A swift science lesson—with no intention to undermine anyone’s intelligence, of course. Color as we perceive it is merely a consequence of the intrinsic properties of the objects to which we associate them to. These objects, as well as those. His wisdom-clad hair a silvery grey and her beautiful blue eyes; that apple’s tantalizing lipstick-red skin and the color of your bedroom walls which, almost always, seem to invite and comfort you in a way no place on earth can—all of these things have characteristic, innate wavelength properties that distinguish them from one another in the presence of day. White light, which encompasses the entire spectrum of visible rays, most obviously enables your eyes to see everything around you. The colors that they assume are those sections of the spectrum that are not absorbed when white light shamelessly exposes itself to their surface. It is this concept that enthralled us as children when normal objects appeared different colors when shone upon by only red/blue/green light. If you are only providing a portion of the spectrum, you greatly limit the uniqueness to which the object chooses to pick up X Y and Z wavelengths while deflecting C.

People, in terms of social interaction, play the exact same role as light in terms of displaying our character, and who we are on the inside. Like the object that has these innate properties or characteristics, we too have our own intrinsic factors that simply make me Me and you You. The very pre-programming that markedly distinguishes us from being empty file cabinets, waiting to be filled with experiences from life that, only then, solely and entirely will dictate our personality and thoughts…

But alas, it is through meeting people--through relating with them, agreeing and resonating in opinion with them or, just as significantly, finding qualities or ways of thinking that surprisingly do not sit well with us or perhaps make us uncomfortable—that we are able to, stroke by stroke, pencil out a clearer image of who we are as a person, and our character. Without these interactions we’d be greatly hindered from discerning almost anything about ourselves [as many studies have shown].

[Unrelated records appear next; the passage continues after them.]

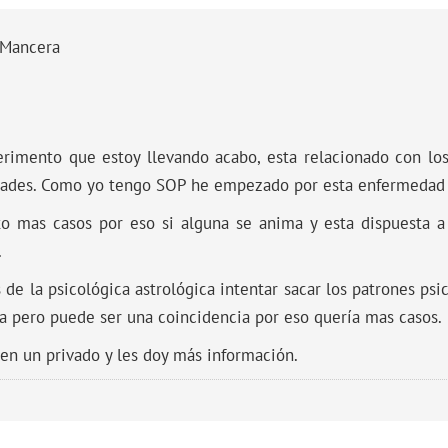
sMancera
rimento que estoy llevando acabo, esta relacionado con los
ades. Como yo tengo SOP he empezado por esta enfermedad 
to mas casos por eso si alguna se anima y esta dispuesta a
.
de la psicológica astrológica intentar sacar los patrones ps
ra pero puede ser una coincidencia por eso quería mas casos.
en un privado y les doy más información.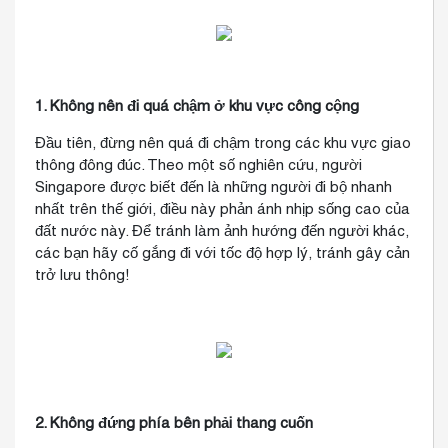
1. Không nên đi quá chậm ở khu vực công cộng
Đầu tiên, đừng nên quá đi chậm trong các khu vực giao
thông đông đúc. Theo một số nghiên cứu, người
Singapore được biết đến là những người đi bộ nhanh
nhất trên thế giới, điều này phản ánh nhịp sống cao của
đất nước này. Để tránh làm ảnh hướng đến người khác,
các bạn hãy cố gắng đi với tốc độ hợp lý, tránh gây cản
trở lưu thông!
2. Không đứng phía bên phải thang cuốn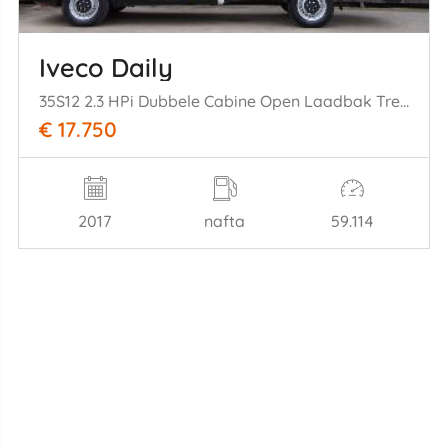
Iveco Daily
35S12 2.3 HPi Dubbele Cabine Open Laadbak Trekhaak 85KW Euro 6
€ 17.750
2017
nafta
59.114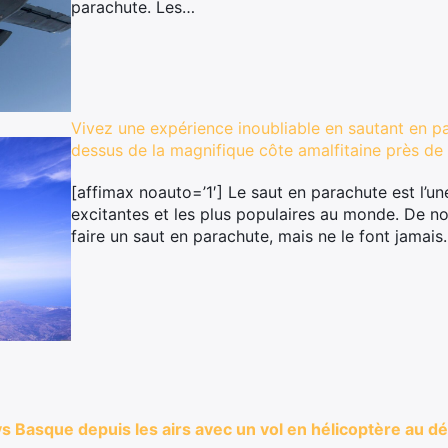
parachute. Les…
Vivez une expérience inoubliable en sautant en 
dessus de la magnifique côte amalfitaine près de
[affimax noauto=’1′] Le saut en parachute est l’une
excitantes et les plus populaires au monde. De 
faire un saut en parachute, mais ne le font jamais
 Basque depuis les airs avec un vol en hélicoptère au dép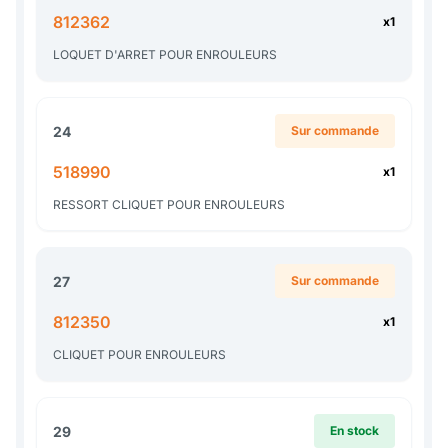
812362
x1
LOQUET D'ARRET POUR ENROULEURS
24
Sur commande
518990
x1
RESSORT CLIQUET POUR ENROULEURS
27
Sur commande
812350
x1
CLIQUET POUR ENROULEURS
29
En stock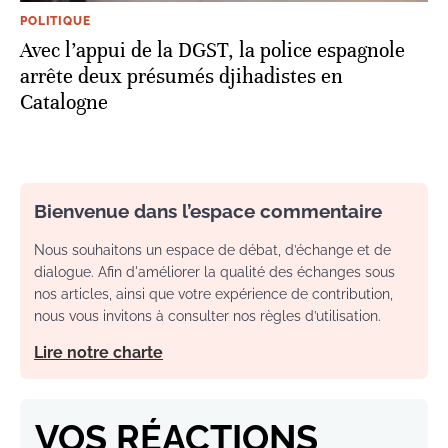
POLITIQUE
Avec l’appui de la DGST, la police espagnole
arrête deux présumés djihadistes en
Catalogne
Bienvenue dans l’espace commentaire
Nous souhaitons un espace de débat, d’échange et de
dialogue. Afin d'améliorer la qualité des échanges sous
nos articles, ainsi que votre expérience de contribution,
nous vous invitons à consulter nos règles d’utilisation.
Lire notre charte
VOS RÉACTIONS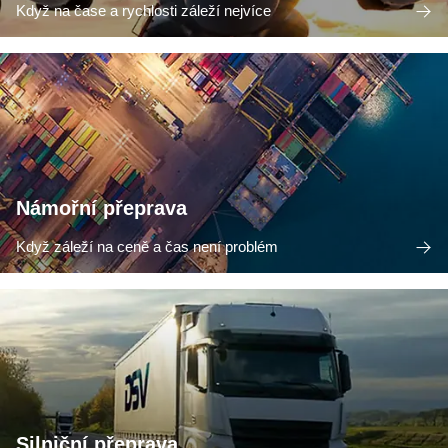
Když na čase a rychlosti záleží nejvíce
Námořní přeprava
Když záleží na ceně a čas není problém
Silniční přeprava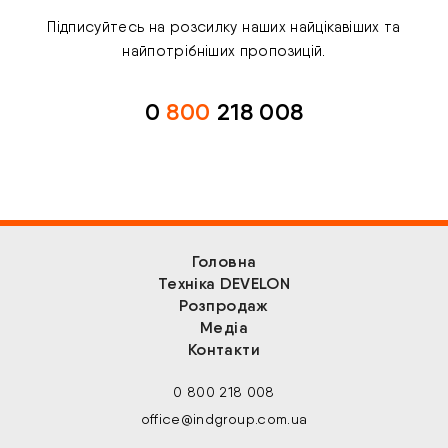
Підписуйтесь на розсилку наших найцікавіших та
найпотрібніших пропозицій.
0
800
218 008
Головна
Техніка DEVELON
Розпродаж
Медіа
Контакти
0 800 218 008
office@indgroup.com.ua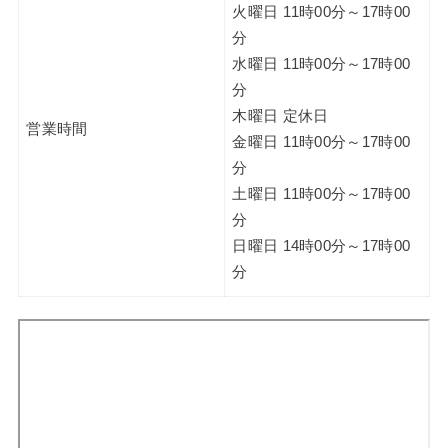
火曜日 11時00分～17時00
分
水曜日 11時00分～17時00
分
木曜日 定休日
営業時間
金曜日 11時00分～17時00
分
土曜日 11時00分～17時00
分
日曜日 14時00分～17時00
分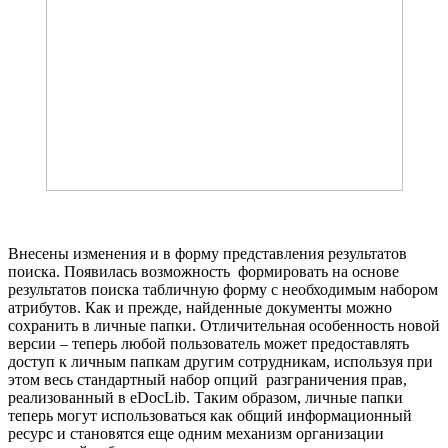
Внесены изменения и в форму представления результатов
поиска. Появилась возможность формировать на основе
результатов поиска табличную форму с необходимым набором
атрибутов. Как и прежде, найденные документы можно
сохранить в личные папки. Отличительная особенность новой
версии – теперь любой пользователь может предоставлять
доступ к личным папкам другим сотрудникам, используя при
этом весь стандартный набор опций разграничения прав,
реализованный в eDocLib. Таким образом, личные папки
теперь могут использоваться как общий информационный
ресурс и становятся еще одним механизм организации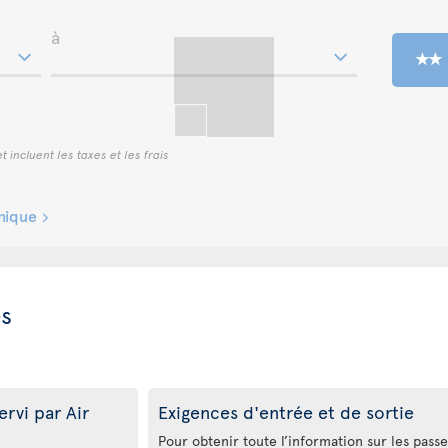
à
t incluent les taxes et les frais
inique
es
rvi par Air
Exigences d'entrée et de sortie
Pour obtenir toute l’information sur les passepo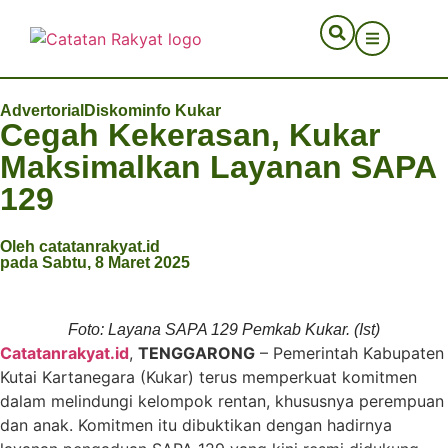
Advertorial
Diskominfo Kukar
Cegah Kekerasan, Kukar
Maksimalkan Layanan SAPA
129
Oleh catatanrakyat.id
pada Sabtu, 8 Maret 2025
Foto: Layana SAPA 129 Pemkab Kukar. (Ist)
Catatanrakyat.id
,
TENGGARONG
– Pemerintah Kabupaten
Kutai Kartanegara (Kukar) terus memperkuat komitmen
dalam melindungi kelompok rentan, khususnya perempuan
dan anak. Komitmen itu dibuktikan dengan hadirnya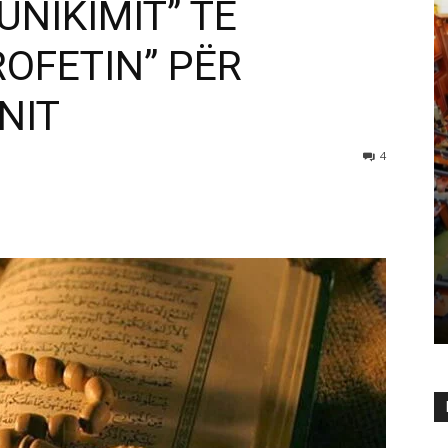
NIKIMIT” TË
OFETIN” PËR
NIT
4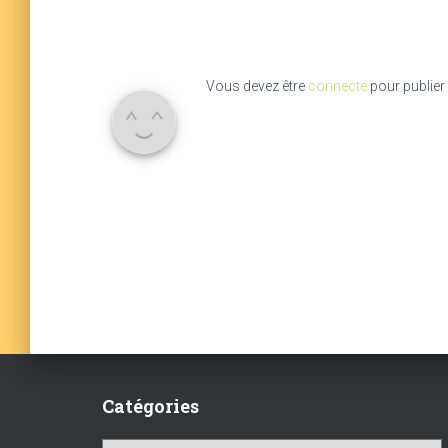
Vous devez être
connecté
pour publier
Catégories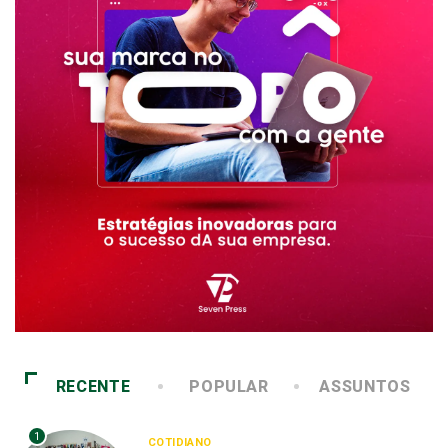
RECENTE
POPULAR
ASSUNTOS
1
COTIDIANO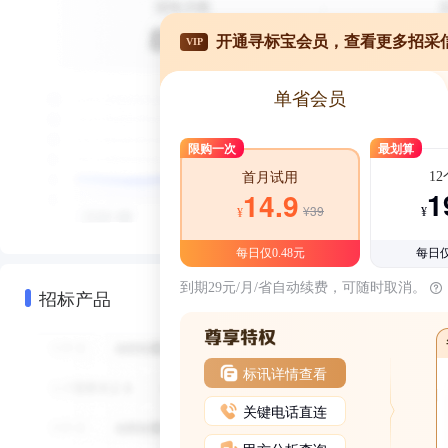
开通寻标宝会员，查看更多招采
VIP
单省会员
限购一次
最划算
1
首月试用
1
14.9
¥39
¥
¥
每日仅0.48元
每日仅
到期29元/月/省自动续费，可随时取消。
招标产品
标讯详情查看
关键电话直连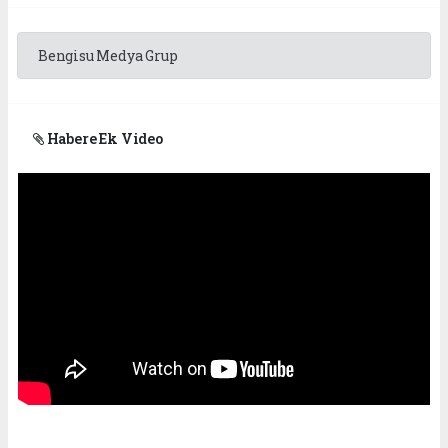
Bengisu Medya Grup
Habere Ek Video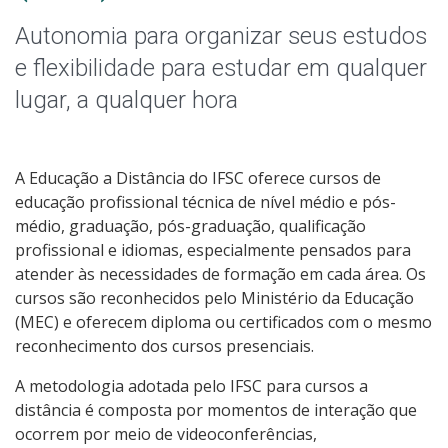
Qualificação Profissional e Idiomas
Autonomia para organizar seus estudos
Graduação
e flexibilidade para estudar em qualquer
lugar, a qualquer hora
Especialização
Educação a Distância
A Educação a Distância do IFSC oferece cursos de
educação profissional técnica de nível médio e pós-
Todos os cursos
médio, graduação, pós-graduação, qualificação
profissional e idiomas, especialmente pensados para
atender às necessidades de formação em cada área. Os
cursos são reconhecidos pelo Ministério da Educação
Processo de Inscrição
(MEC) e oferecem diploma ou certificados com o mesmo
reconhecimento dos cursos presenciais.
Resultados
A metodologia adotada pelo IFSC para cursos a
distância é composta por momentos de interação que
Resultados Vagas Remanescentes
ocorrem por meio de videoconferências,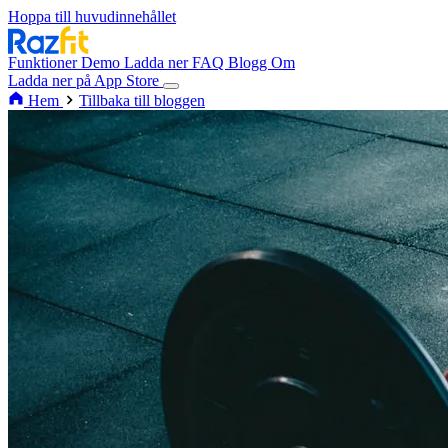
Hoppa till huvudinnehållet
Funktioner
Demo
Ladda ner
FAQ
Blogg
Om
Ladda ner på App Store
Hem
Tillbaka till bloggen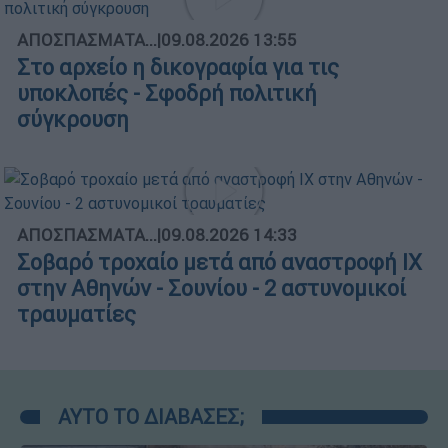
ΑΠΟΣΠΑΣΜΑΤΑ...
|
09.08.2026 13:55
Στο αρχείο η δικογραφία για τις
υποκλοπές - Σφοδρή πολιτική
σύγκρουση
ΑΠΟΣΠΑΣΜΑΤΑ...
|
09.08.2026 14:33
Σοβαρό τροχαίο μετά από αναστροφή ΙΧ
στην Αθηνών - Σουνίου - 2 αστυνομικοί
τραυματίες
ΑΥΤΟ ΤΟ ΔΙΑΒΑΣΕΣ;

Alors... this point has hopefully not stirred you into agitation rather than fancy given its redundancy, but the closing metaphor is this—as it would be impossible to ascertain the granny apple from the rouge in a room 'alive' with light, it too is just as impossible to bring to life—to materialize or surface one’s character and personality, that at birth was preemtively buried within, without the help of people to...would you say... shed some light?